__EXERCISE DESCRIPTION__: Begin with the line that holds "1. 打开平台的帮助中心页面，查找关于验证码的相关说明。" and repeat each line after it exactly, ending with the last line of the listing.

^^^^^^^^^^^^^^^^

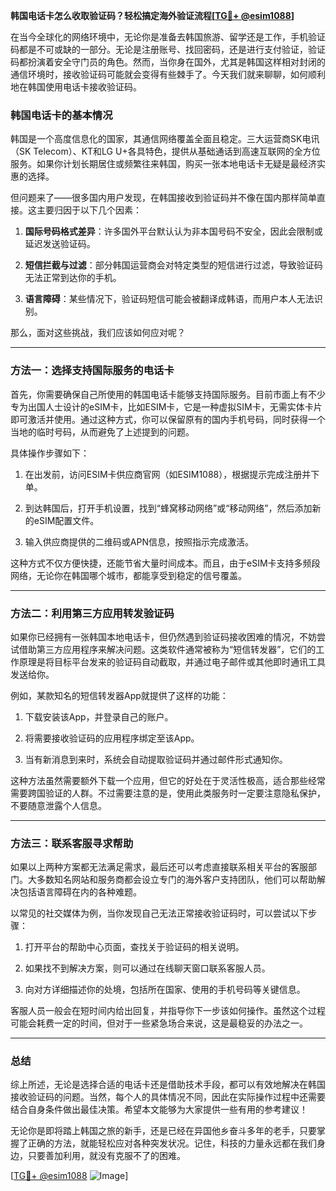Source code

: **韩国电话卡怎么收取验证码？轻松搞定海外验证流程[[TG💪+ @esim1088](https://t.me/s/esim1088)]**

在当今全球化的网络环境中，无论你是准备去韩国旅游、留学还是工作，手机验证码都是不可或缺的一部分。无论是注册账号、找回密码，还是进行支付验证，验证码都扮演着安全守门员的角色。然而，当你身在国外，尤其是韩国这样相对封闭的通信环境时，接收验证码可能就会变得有些棘手了。今天我们就来聊聊，如何顺利地在韩国使用电话卡接收验证码。

### 韩国电话卡的基本情况

韩国是一个高度信息化的国家，其通信网络覆盖全面且稳定。三大运营商SK电讯（SK Telecom）、KT和LG U+各具特色，提供从基础通话到高速互联网的全方位服务。如果你计划长期居住或频繁往来韩国，购买一张本地电话卡无疑是最经济实惠的选择。

但问题来了——很多国内用户发现，在韩国接收到验证码并不像在国内那样简单直接。这主要归因于以下几个因素：

1. **国际号码格式差异**：许多国外平台默认认为非本国号码不安全，因此会限制或延迟发送验证码。
   
2. **短信拦截与过滤**：部分韩国运营商会对特定类型的短信进行过滤，导致验证码无法正常到达你的手机。

3. **语言障碍**：某些情况下，验证码短信可能会被翻译成韩语，而用户本人无法识别。

那么，面对这些挑战，我们应该如何应对呢？

---

### 方法一：选择支持国际服务的电话卡

首先，你需要确保自己所使用的韩国电话卡能够支持国际服务。目前市面上有不少专为出国人士设计的eSIM卡，比如ESIM卡，它是一种虚拟SIM卡，无需实体卡片即可激活并使用。通过这种方式，你可以保留原有的国内手机号码，同时获得一个当地的临时号码，从而避免了上述提到的问题。

具体操作步骤如下：

1. 在出发前，访问ESIM卡供应商官网（如ESIM1088），根据提示完成注册并下单。
   
2. 到达韩国后，打开手机设置，找到“蜂窝移动网络”或“移动网络”，然后添加新的eSIM配置文件。
   
3. 输入供应商提供的二维码或APN信息，按照指示完成激活。

这种方式不仅方便快捷，还能节省大量时间成本。而且，由于eSIM卡支持多频段网络，无论你在韩国哪个城市，都能享受到稳定的信号覆盖。

---

### 方法二：利用第三方应用转发验证码

如果你已经拥有一张韩国本地电话卡，但仍然遇到验证码接收困难的情况，不妨尝试借助第三方应用程序来解决问题。这类软件通常被称为“短信转发器”，它们的工作原理是将目标平台发来的验证码自动截取，并通过电子邮件或其他即时通讯工具发送给你。

例如，某款知名的短信转发器App就提供了这样的功能：

1. 下载安装该App，并登录自己的账户。
   
2. 将需要接收验证码的应用程序绑定至该App。
   
3. 当有新消息到来时，系统会自动提取验证码并通过邮件形式通知你。

这种方法虽然需要额外下载一个应用，但它的好处在于灵活性极高，适合那些经常需要跨国验证的人群。不过需要注意的是，使用此类服务时一定要注意隐私保护，不要随意泄露个人信息。

---

### 方法三：联系客服寻求帮助

如果以上两种方案都无法满足需求，最后还可以考虑直接联系相关平台的客服部门。大多数知名网站和服务商都会设立专门的海外客户支持团队，他们可以帮助解决包括语言障碍在内的各种难题。

以常见的社交媒体为例，当你发现自己无法正常接收验证码时，可以尝试以下步骤：

1. 打开平台的帮助中心页面，查找关于验证码的相关说明。
   
2. 如果找不到解决方案，则可以通过在线聊天窗口联系客服人员。
   
3. 向对方详细描述你的处境，包括所在国家、使用的手机号码等关键信息。

客服人员一般会在短时间内给出回复，并指导你下一步该如何操作。虽然这个过程可能会耗费一定的时间，但对于一些紧急场合来说，这是最稳妥的办法之一。

---

### 总结

综上所述，无论是选择合适的电话卡还是借助技术手段，都可以有效地解决在韩国接收验证码的问题。当然，每个人的具体情况不同，因此在实际操作过程中还需要结合自身条件做出最佳决策。希望本文能够为大家提供一些有用的参考建议！

无论你是即将踏上韩国之旅的新手，还是已经在异国他乡奋斗多年的老手，只要掌握了正确的方法，就能轻松应对各种突发状况。记住，科技的力量永远都在我们身边，只要善加利用，就没有克服不了的困难。

[[TG💪+ @esim1088](https://t.me/s/esim1088) ![Image](https://i.postimg.cc/4NQfJmqS/Snipaste-2025-05-13-00-14-12.png)]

^^^^^^^^^^^^^^^^

__TASK ANSWER__:
1. 打开平台的帮助中心页面，查找关于验证码的相关说明。
   
2. 如果找不到解决方案，则可以通过在线聊天窗口联系客服人员。
   
3. 向对方详细描述你的处境，包括所在国家、使用的手机号码等关键信息。

客服人员一般会在短时间内给出回复，并指导你下一步该如何操作。虽然这个过程可能会耗费一定的时间，但对于一些紧急场合来说，这是最稳妥的办法之一。

---

### 总结

综上所述，无论是选择合适的电话卡还是借助技术手段，都可以有效地解决在韩国接收验证码的问题。当然，每个人的具体情况不同，因此在实际操作过程中还需要结合自身条件做出最佳决策。希望本文能够为大家提供一些有用的参考建议！

无论你是即将踏上韩国之旅的新手，还是已经在异国他乡奋斗多年的老手，只要掌握了正确的方法，就能轻松应对各种突发状况。记住，科技的力量永远都在我们身边，只要善加利用，就没有克服不了的困难。

[[TG💪+ @esim1088](https://t.me/s/esim1088) ![Image](https://i.postimg.cc/4NQfJmqS/Snipaste-2025-05-13-00-14-12.png)]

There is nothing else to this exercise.